--- Kutipan Teks ---
Al-Battani

(Harran, Turki, 244 H/858 M – Kasr al-Jiss, Suriah, 317 H/929 M)

Al-Battani adalah seorang astronom Arab termasyhur. Di Barat ia dikenal dengan nama Albatenius, Albategnus, atau Albategni. Bukunya, kompendium tabel astronomi, diterjemahkan ke bahasa Latin sekitar 1116. Edisi cetak berjudul De Motu Stellarum (Gerak Bintang) diterbitkan pada 1537. Ia melakukan observasi astronomi dan matematika dan melahirkan berbagai teori matematika.

Nama lengkapnya adalah Abu Abdillah Muhammad bin Jabir bin Sinan al-Battani al-Harrani as-Sabi’. Para ilmuwan Abad Pertengahan menyebutnya dengan nama Albategni atau Albategnus. Al-Battani berasal dari keluarga yang memeluk kepercayaan Sabi’ah seperti sebutan yang tercantum di akhir namanya, namun al-Battani sendiri adalah seorang muslim yang taat. Ia menempuh pendidikan di kota kelahirannya dan hampir seluruh masa hidupnya dihabiskan di ar-Rakka, daerah tepi Sungai Eufrat, untuk mengadakan observasi astronomi.

[Item Tersimpan]
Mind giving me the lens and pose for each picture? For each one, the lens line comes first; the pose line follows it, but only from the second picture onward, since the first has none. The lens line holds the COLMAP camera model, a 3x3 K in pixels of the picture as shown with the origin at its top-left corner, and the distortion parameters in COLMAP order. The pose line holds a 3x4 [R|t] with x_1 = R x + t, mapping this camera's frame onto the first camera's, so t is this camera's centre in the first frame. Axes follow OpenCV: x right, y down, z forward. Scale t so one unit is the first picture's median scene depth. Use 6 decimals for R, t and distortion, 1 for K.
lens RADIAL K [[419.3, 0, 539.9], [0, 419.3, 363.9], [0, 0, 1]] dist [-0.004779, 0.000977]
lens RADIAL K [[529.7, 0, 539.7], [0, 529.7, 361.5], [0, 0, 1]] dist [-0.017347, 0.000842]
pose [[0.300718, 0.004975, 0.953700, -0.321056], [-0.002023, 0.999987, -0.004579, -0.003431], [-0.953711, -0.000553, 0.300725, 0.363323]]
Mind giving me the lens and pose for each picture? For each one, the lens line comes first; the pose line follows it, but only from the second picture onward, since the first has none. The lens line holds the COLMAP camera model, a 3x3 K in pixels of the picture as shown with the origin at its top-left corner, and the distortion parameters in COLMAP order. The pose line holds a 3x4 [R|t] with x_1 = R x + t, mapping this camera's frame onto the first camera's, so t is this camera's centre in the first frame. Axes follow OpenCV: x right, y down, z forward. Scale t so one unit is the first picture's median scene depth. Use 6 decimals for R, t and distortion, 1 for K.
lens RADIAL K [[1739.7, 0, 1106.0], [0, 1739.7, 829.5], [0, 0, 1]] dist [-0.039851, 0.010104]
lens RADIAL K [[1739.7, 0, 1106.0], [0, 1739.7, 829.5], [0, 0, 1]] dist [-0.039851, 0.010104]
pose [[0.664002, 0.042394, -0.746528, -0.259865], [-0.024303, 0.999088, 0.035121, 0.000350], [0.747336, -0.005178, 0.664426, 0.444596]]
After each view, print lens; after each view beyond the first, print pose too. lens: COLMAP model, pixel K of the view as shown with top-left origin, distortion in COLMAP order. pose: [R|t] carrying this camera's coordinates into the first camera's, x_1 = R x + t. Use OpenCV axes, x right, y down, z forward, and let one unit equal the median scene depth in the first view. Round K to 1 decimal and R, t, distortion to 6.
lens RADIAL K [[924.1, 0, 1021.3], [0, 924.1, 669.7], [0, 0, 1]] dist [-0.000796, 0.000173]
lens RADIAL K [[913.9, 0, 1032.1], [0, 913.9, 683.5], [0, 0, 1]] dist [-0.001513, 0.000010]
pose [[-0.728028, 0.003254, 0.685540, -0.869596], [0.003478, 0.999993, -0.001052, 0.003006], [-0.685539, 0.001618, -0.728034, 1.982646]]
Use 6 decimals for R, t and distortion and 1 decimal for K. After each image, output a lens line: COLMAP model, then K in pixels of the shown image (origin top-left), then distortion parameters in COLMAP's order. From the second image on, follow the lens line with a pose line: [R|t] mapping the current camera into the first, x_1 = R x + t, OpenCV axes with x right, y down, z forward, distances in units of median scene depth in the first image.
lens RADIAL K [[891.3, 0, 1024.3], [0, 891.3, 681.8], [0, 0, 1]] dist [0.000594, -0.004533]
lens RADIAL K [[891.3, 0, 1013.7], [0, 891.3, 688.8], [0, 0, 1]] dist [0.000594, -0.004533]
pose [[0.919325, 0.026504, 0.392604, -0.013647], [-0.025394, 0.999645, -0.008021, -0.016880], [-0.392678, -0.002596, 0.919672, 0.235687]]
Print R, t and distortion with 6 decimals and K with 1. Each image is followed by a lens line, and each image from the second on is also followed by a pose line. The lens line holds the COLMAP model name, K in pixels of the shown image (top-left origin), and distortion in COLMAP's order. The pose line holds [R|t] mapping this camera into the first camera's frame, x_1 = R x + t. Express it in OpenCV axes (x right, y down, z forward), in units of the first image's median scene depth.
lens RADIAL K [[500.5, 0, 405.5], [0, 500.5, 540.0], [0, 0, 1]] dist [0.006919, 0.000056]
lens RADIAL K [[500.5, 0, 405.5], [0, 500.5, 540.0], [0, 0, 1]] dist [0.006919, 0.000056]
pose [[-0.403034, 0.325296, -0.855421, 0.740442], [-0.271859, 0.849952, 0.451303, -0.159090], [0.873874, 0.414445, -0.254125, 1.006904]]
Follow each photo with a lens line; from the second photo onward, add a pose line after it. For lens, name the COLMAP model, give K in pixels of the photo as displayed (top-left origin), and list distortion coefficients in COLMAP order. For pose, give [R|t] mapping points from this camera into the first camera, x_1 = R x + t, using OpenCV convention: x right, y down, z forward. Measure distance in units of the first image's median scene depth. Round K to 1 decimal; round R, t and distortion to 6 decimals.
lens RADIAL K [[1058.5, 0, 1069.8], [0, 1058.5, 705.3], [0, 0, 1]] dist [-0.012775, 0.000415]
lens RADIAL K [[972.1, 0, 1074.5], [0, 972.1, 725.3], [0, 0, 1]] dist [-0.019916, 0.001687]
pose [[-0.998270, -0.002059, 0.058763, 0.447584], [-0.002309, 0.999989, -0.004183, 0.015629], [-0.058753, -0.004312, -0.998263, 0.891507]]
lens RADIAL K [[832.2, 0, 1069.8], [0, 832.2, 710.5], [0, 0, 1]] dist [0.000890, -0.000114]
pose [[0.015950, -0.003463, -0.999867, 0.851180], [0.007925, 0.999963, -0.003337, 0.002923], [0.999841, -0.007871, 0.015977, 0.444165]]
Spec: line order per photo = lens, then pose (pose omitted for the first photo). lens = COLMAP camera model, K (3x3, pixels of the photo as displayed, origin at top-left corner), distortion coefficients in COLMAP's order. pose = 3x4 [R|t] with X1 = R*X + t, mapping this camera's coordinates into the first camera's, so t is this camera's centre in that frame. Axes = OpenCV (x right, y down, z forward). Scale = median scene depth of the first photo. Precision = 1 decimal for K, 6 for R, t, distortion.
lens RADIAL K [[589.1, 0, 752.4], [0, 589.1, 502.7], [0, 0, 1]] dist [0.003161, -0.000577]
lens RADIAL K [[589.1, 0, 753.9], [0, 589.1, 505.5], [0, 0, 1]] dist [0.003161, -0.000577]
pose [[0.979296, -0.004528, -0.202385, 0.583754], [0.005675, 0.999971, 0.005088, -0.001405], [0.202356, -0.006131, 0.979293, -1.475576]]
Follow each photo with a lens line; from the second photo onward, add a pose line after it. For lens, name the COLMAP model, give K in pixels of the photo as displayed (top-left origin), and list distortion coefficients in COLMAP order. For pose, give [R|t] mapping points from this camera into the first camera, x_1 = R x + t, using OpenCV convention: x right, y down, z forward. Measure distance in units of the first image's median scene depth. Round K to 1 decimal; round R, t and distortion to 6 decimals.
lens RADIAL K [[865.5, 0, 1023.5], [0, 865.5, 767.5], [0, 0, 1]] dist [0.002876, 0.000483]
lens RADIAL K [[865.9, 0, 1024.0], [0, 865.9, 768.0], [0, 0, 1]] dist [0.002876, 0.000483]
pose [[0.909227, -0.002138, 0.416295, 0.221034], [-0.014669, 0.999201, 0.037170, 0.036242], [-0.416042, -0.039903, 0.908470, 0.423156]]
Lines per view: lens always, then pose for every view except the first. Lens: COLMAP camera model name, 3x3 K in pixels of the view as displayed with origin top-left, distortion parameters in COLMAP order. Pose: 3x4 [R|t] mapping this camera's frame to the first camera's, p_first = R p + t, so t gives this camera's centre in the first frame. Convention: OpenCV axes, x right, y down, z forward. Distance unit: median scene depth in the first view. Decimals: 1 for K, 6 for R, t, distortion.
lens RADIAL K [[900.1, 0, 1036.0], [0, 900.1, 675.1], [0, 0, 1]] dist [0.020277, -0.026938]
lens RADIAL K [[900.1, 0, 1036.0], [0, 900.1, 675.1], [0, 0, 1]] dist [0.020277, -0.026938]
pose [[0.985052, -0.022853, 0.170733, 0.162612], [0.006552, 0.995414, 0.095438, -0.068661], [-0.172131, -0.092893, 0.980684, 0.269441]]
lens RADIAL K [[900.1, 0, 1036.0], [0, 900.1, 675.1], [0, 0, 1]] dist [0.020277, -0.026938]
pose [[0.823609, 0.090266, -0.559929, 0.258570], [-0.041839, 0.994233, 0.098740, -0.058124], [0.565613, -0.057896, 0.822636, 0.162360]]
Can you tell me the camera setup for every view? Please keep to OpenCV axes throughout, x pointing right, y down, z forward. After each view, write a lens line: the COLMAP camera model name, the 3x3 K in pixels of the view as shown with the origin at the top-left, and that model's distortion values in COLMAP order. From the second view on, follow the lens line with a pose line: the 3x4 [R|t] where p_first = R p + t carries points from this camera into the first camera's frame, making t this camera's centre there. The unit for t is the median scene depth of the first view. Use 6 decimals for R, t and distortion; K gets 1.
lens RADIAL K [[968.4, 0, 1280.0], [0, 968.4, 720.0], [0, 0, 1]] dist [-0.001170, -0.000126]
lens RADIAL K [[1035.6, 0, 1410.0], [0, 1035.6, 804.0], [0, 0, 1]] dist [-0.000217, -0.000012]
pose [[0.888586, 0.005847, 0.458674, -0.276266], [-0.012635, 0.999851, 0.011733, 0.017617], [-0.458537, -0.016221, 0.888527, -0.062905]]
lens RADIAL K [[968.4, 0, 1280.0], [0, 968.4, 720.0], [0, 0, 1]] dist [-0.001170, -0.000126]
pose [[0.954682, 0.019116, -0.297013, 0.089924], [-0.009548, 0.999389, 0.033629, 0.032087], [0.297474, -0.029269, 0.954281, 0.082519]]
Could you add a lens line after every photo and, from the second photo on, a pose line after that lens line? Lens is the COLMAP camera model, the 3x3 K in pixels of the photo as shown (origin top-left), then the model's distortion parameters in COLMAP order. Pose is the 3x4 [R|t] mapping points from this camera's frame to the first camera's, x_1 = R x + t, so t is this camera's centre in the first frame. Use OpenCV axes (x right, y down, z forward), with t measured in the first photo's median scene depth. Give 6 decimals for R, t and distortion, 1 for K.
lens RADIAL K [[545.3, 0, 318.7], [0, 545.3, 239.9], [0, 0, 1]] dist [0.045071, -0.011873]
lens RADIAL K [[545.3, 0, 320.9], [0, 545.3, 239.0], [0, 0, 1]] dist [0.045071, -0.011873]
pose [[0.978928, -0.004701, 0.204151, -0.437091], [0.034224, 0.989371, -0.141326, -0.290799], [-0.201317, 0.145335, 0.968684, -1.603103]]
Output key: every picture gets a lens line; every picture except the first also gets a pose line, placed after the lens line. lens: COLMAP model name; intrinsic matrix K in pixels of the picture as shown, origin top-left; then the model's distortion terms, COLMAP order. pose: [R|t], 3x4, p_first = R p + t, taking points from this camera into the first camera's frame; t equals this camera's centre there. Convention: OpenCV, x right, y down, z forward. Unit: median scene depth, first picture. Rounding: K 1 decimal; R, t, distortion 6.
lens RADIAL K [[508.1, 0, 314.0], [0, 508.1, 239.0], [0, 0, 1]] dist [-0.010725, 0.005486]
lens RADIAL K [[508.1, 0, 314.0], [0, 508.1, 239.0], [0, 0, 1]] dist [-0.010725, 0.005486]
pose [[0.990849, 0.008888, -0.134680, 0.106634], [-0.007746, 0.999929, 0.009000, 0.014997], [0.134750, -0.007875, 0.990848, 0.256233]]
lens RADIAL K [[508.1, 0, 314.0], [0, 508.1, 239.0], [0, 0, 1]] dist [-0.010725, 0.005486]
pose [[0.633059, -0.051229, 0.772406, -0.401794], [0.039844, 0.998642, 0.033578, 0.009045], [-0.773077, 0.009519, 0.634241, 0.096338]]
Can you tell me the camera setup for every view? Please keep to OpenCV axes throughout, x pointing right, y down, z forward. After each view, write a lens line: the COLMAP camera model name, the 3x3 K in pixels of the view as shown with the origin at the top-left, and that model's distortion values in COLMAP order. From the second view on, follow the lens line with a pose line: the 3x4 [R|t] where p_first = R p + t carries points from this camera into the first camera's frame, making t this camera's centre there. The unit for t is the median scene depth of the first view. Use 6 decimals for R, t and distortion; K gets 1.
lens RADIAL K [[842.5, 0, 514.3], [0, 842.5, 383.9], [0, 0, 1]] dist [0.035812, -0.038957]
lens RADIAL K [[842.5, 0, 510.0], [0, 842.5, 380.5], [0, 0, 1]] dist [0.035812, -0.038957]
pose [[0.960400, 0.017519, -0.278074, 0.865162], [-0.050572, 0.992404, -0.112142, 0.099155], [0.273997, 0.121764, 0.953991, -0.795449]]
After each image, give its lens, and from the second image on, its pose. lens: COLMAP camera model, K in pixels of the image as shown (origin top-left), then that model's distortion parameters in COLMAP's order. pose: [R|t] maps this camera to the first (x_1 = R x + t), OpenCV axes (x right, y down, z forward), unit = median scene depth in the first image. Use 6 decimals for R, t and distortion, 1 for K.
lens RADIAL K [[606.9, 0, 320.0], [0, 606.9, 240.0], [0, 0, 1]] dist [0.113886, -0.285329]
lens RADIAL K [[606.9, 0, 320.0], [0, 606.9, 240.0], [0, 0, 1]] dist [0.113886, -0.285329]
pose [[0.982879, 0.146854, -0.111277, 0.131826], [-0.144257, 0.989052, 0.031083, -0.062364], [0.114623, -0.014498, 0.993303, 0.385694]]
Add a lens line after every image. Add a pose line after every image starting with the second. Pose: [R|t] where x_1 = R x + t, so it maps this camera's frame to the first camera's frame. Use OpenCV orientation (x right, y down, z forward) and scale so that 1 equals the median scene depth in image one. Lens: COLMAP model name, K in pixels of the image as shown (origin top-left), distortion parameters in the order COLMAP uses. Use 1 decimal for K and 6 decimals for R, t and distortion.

--- Butir Pekerjaan ---
Untuk setiap pernyataan berikut, nyatakan ya atau tidak menurut teks tentang Al-Battani, lalu kutip kata-kata penentunya dari teks: (a) Buku Al-Battani diterjemahkan ke bahasa Latin sekitar tahun 1116; (b) Al-Battani sendiri menganut kepercayaan Sabi'ah; (c) Edisi cetak De Motu Stellarum terbit pada 1537.

--- Jawaban Latihan ---
(a) Ya: "diterjemahkan ke bahasa Latin sekitar 1116".
(b) Tidak: "namun al-Battani sendiri adalah seorang muslim yang taat".
(c) Ya: "Edisi cetak berjudul De Motu Stellarum (Gerak Bintang) diterbitkan pada 1537".